Intel: Gaudi accelerators target training workloads. Competitive on price/performance for specific model types.
Custom silicon: Amazon (Trainium), Microsoft (Maia), and Meta are all building their own AI chips. The goal: reduce costs and NVIDIA dependence. Apple's M-series chips have also become popular for running smaller open-source models locally.
Making AI Faster and Cheaper
Hardware is only part of the story. Software optimizations are just as important:
- Quantization: Reducing the precision of model weights (from 16-bit to 8-bit or 4-bit). Dramatically reduces memory usage and speeds up inference with minimal quality loss. This is how Llama 70B runs on consumer GPUs.
- Distillation: Training a smaller model to mimic a larger one. The small model captures most of the big model's capability at a fraction of the cost.
- Flash Attention: An algorithm that makes the attention mechanism in transformers much more memory-efficient. Now standard in most model implementations.
- Speculative decoding: Using a small, fast model to draft tokens and a large model to verify them. Can speed up inference 2-3x.

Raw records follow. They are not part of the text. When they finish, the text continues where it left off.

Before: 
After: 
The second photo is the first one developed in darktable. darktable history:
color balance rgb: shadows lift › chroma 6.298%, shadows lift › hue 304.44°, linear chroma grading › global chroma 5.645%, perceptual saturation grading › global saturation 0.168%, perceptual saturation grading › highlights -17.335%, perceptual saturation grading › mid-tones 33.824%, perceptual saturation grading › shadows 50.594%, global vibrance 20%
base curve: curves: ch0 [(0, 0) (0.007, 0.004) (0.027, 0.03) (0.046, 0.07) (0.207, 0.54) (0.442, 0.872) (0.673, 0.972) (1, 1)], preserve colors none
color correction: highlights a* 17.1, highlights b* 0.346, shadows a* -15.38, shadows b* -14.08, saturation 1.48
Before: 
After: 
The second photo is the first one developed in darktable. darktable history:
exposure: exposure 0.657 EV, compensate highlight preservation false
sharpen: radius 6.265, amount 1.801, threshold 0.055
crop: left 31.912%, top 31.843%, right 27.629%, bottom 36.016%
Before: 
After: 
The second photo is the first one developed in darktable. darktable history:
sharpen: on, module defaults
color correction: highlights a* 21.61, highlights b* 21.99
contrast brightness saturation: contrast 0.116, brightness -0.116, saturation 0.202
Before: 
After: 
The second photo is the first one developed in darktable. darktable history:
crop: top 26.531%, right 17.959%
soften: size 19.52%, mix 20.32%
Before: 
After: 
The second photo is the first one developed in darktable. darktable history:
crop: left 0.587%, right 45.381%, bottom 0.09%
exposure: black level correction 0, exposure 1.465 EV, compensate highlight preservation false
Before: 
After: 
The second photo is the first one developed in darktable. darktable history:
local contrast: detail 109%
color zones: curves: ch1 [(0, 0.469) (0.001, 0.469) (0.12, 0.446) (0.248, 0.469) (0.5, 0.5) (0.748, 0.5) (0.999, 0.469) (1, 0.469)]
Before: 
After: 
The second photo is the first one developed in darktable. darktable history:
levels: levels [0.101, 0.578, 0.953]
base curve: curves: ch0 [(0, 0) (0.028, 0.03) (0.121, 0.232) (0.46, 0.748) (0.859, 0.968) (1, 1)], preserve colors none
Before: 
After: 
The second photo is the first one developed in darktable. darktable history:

- Model parallelism: Splitting large models across multiple GPUs. Tensor parallelism, pipeline parallelism, and expert parallelism each handle different aspects of distribution.
The Energy Question
AI's energy consumption is a real concern. A single ChatGPT query uses roughly 10x the energy of a Google search. Training frontier models consumes as much electricity as a small city for months. Data centers housing AI hardware are driving significant new demand for electricity.
The industry is responding with more efficient chips, better cooling systems, and renewable energy commitments. But as AI adoption scales, energy consumption will only grow. This is a genuine infrastructure challenge, not just a PR problem.